Excerpt to read>
=-=-=-=-=
In terms of the feud between Reb Chaim Soloveitchik and the Kesph Mishna

In terms of the feud between Reb Chaim Soloveitchik [in the second halacha in "Laws of Forbidden Sexual Relations"] and the Kesph Mishna [R.Joseph Karo].I have to admit that I think the Beit Joseph is right.

I really wanted to write about this yesterday when it was fresh in my mind but I have other things to do beside blogging.
At any rate as fast as I can let me go over the major points.
In Yevamot (Tractate Yevamot) we find that Rav Awiya says a Jew that buys a gentile from another gentile the fellow jumps in the mikvah (body of natural water) and becomes free because the first gentile only had possession of the work of the hands. But if the gentile sold himself, [in a case let's say when he needs to pay off his debts] then he can't do this.
This is how Reb Joseph Karo understands the Rambam. The Rambam says a gentile buys a gentile from a different gentile he can do the jumping into the mikvak trick and he is free. It seems clear that from the way the Rambam puts it, that if he sold himself he can't do this trick.
Later when the Rambam says even acquiring the gentile from another gentile, the Jew  gets possession of the body simply means after the mikvah was done for the sake of slavery.

So far the Rambam looks perfectly clear. The only thing Reb Chaim has against this are several points which are easily answered.

[I really would not say anything but in spite of the  greatness of Reb Chaim opening up the whole idea of learning the Rambam in a deep way I still have found too many flaws] In the thing I wrote about before about work done not for its sake also everything the Reb Chaim said was great except that it contradicted the Rambam about the definition of a work that is not intended.

Reb Chaim is depending on an "even though" (Laws of Slavery chapter 9). Even though the Jews only buys the work of the hands, he still acquires the body. Reb Chaim is wondering what this even though is doing here. I answer: Because you might say the normal way of acquiring a slave is when he sells himself. So here we have something new.
However just to say a word on the side of Reb Chaim; he is understanding that Rav Achai disagrees with Rav Awiya about the case the Jew acquires the gentile from himself that there also the gentile can jump in the mikvah. It is not at all clear that this is what Rav Achei means.
=-=-=-=-=
Task to complete>
From the post on the Reb Chaim and Kesph Mishna feud, list the Talmud tractate and every named section of laws that it cites. The records that come next have nothing to do with the post on the Reb Chaim and Kesph Mishna feud.
=-=-=-=-=
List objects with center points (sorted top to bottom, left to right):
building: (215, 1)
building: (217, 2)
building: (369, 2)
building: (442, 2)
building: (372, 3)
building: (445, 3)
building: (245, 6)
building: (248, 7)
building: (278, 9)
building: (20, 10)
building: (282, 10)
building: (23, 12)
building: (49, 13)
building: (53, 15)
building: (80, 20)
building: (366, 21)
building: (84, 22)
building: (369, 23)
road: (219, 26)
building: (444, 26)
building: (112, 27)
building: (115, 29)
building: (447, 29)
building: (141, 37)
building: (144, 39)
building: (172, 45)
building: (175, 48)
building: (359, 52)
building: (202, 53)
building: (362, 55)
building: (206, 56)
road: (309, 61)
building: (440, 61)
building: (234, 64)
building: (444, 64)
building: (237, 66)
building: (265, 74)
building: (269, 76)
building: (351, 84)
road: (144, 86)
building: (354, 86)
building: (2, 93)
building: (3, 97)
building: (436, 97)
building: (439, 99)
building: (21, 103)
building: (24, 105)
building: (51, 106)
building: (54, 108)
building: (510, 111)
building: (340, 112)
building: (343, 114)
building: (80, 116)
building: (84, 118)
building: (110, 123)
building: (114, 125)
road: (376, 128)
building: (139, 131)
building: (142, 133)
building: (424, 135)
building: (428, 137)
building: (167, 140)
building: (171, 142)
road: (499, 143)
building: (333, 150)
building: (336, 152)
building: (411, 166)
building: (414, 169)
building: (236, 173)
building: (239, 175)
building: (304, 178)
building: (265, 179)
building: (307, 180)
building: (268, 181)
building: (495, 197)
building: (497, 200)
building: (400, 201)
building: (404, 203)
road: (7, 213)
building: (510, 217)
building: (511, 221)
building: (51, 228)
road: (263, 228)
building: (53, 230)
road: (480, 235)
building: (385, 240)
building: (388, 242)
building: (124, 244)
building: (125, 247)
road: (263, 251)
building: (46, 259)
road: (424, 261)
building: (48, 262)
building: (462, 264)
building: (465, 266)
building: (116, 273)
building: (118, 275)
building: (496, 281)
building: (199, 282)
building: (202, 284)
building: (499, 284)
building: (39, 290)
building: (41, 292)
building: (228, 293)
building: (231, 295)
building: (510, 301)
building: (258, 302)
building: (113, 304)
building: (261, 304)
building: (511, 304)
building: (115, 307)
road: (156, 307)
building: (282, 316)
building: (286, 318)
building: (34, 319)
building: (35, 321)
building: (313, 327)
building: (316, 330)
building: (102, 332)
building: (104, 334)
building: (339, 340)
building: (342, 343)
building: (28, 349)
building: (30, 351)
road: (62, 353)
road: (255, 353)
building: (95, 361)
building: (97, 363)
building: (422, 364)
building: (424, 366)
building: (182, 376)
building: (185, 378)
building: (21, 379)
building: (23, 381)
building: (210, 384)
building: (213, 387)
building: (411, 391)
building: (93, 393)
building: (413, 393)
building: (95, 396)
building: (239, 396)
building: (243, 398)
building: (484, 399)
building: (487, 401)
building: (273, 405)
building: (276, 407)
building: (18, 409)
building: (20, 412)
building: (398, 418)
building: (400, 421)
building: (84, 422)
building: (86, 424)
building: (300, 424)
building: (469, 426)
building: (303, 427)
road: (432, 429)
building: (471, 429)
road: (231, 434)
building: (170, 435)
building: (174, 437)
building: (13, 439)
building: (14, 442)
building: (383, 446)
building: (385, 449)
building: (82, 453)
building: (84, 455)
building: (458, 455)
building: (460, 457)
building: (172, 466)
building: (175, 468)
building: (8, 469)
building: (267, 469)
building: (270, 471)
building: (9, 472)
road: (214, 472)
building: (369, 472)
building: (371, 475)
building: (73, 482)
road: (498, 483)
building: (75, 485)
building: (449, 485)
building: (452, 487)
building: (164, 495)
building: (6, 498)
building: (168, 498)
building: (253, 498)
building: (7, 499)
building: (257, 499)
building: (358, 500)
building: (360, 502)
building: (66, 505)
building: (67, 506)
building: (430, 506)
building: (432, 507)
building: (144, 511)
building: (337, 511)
=-=-=-=-=
Final answer>
- Tractate Yevamot
- "Laws of Forbidden Sexual Relations" (second halacha)
- Laws of Slavery (chapter 9)